* [CONSIGNE]: Traduisez en anglais cette phrase de l'extrait sur Alan Moore : « Moore est le seul scénariste à avoir reçu une récompense littéraire, un prix Hugo en l’occurrence, pour Watchmen qui fut traduit en français par Manchette, lui-même auteur légendaire de polars. »

* [EXTRAIT]:
###

Gesicht écrit, au sujet d'Alan Moore :
Je trouve que c'est quelqu'un de surestimé. Je ne dis pas qu'il est mauvais, loin de là, mais je ne le trouve pas au-dessus de la mêlée.
Surestimé ? Il serait bon de développer ton point de vue. Par qui ? La critique ? Le public ?
Franchement, je ne le pense pas. De même qu’il n’y a eu qu’un Osamu Tezuka (qui n’a pas exclu l’existence d’autres talentueux japonais), Moore brille, comme Mozart brillait plus que Salieri, sur l’univers des comics, il est meilleur que les autres, comme Bolt court plus vite que les autres, c’est comme cela. Moore est le seul scénariste à avoir reçu une récompense littéraire, un prix Hugo en l’occurrence, pour Watchmen qui fut traduit en français par Manchette, lui-même auteur légendaire de polars.
Puis :
« Il est même parfois assez irrégulier et un peu "relou" des fois, à force d'utiliser quelques clichés un peu bobo. »

###

* [EXTRAITS DE DONNÉES]:
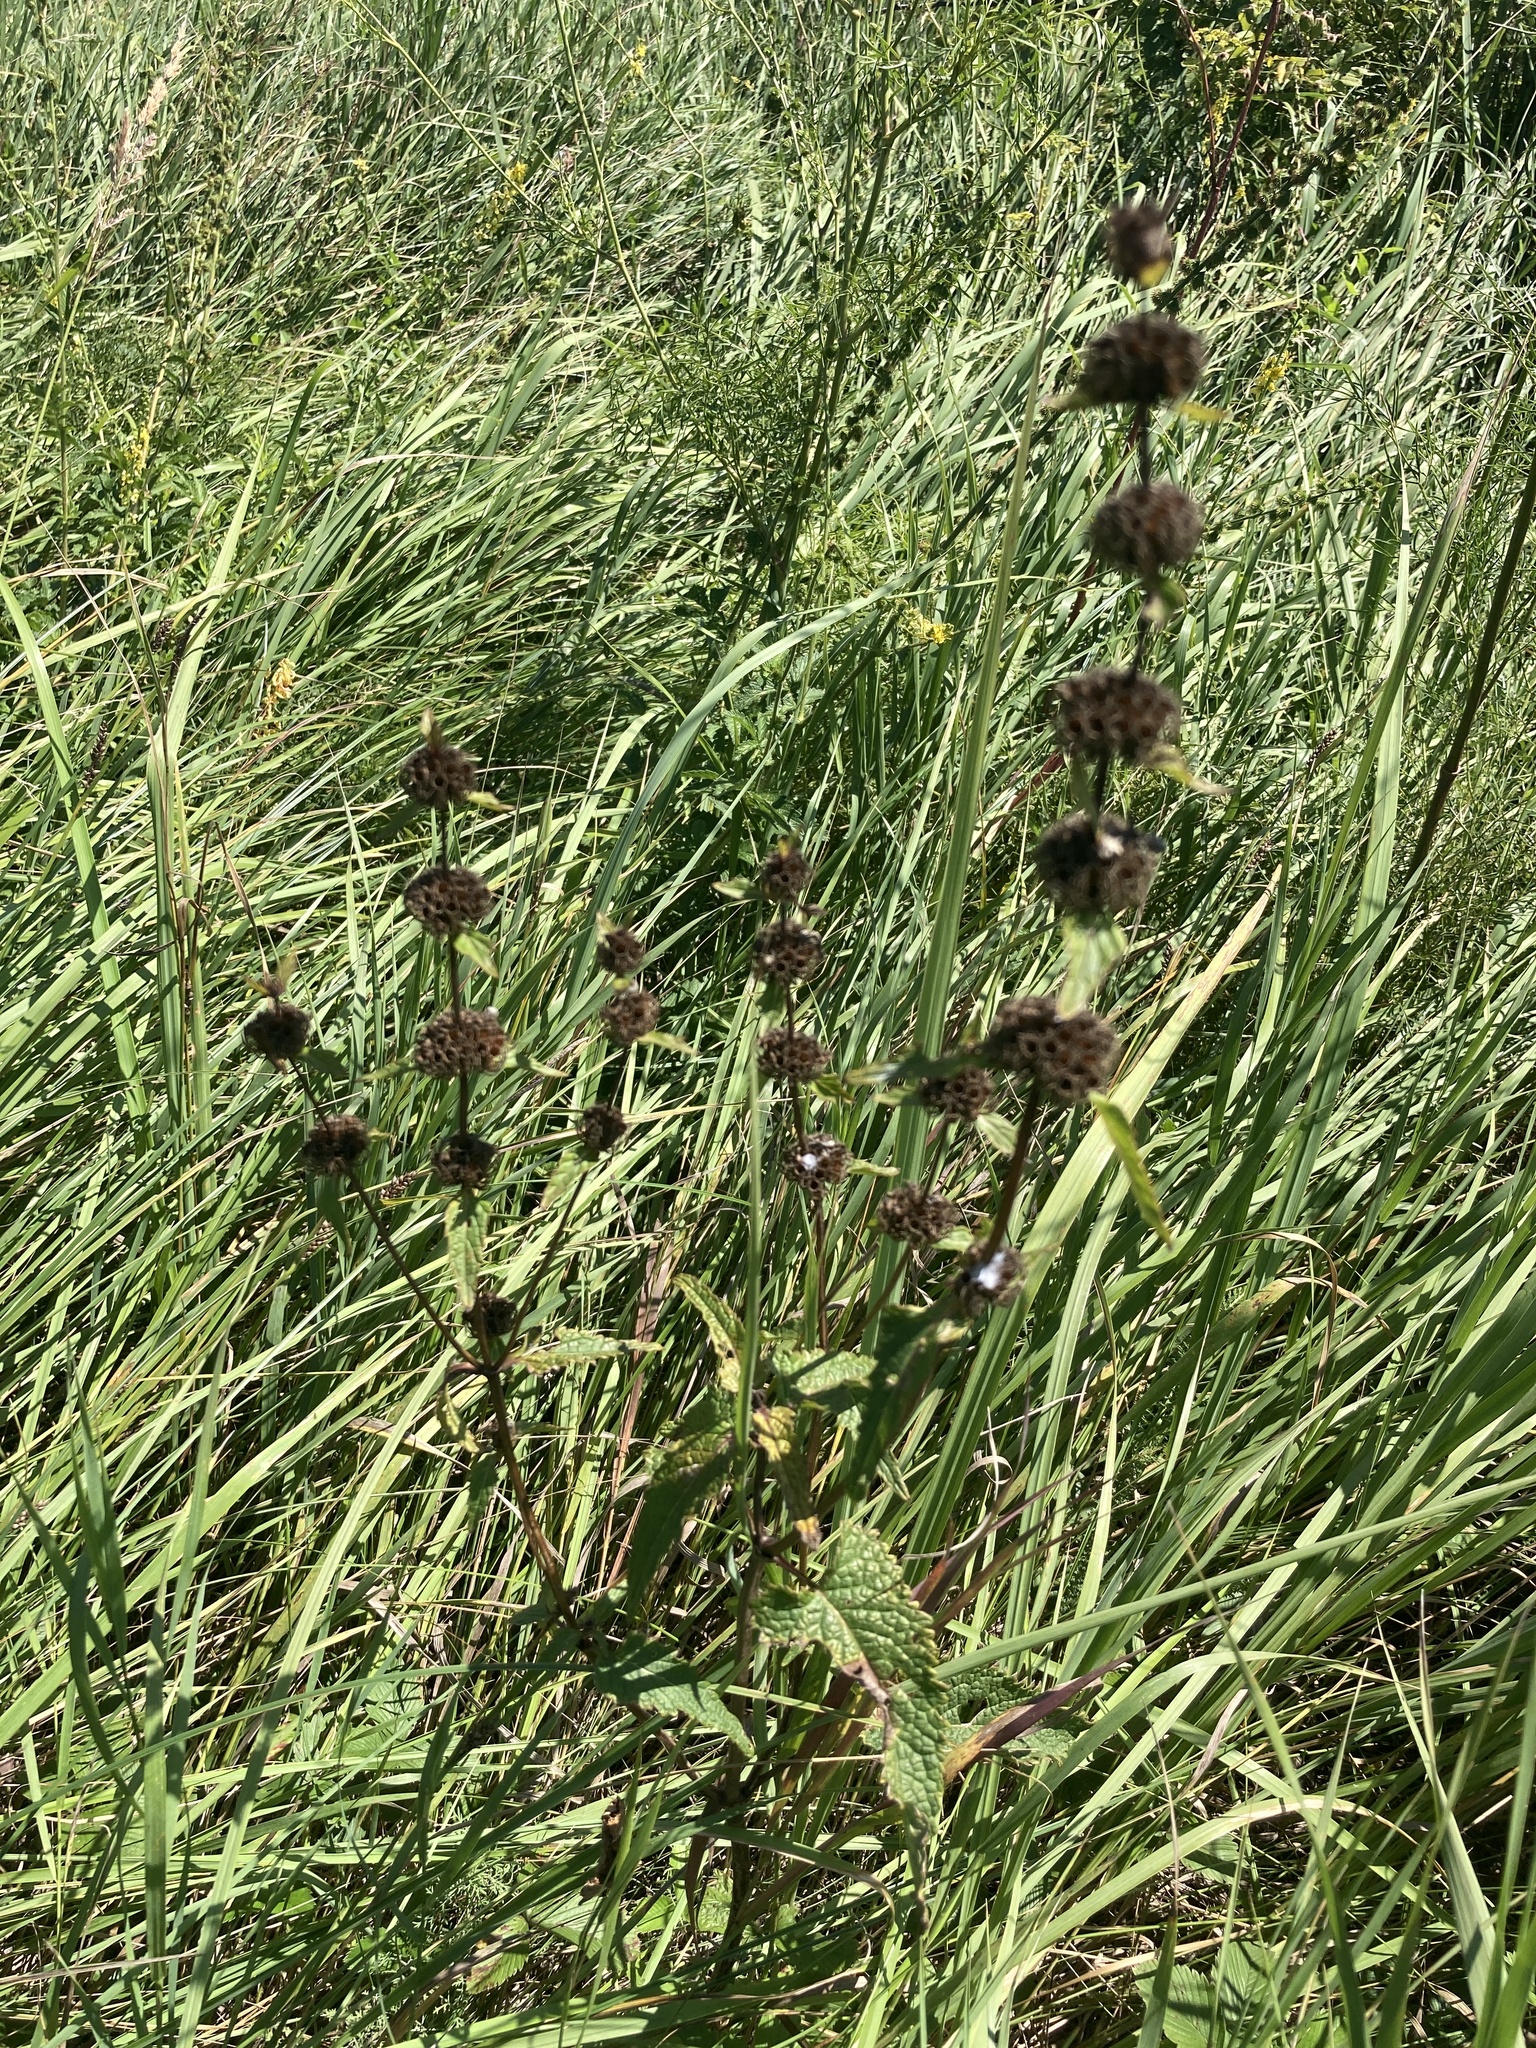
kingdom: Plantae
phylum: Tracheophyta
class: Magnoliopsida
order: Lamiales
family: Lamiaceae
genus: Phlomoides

###

* [RÉPONSE]: Moore is the only comics writer to have received a literary award, a Hugo Award in this case, for Watchmen, which was translated into French by Manchette, himself a legendary author of crime novels.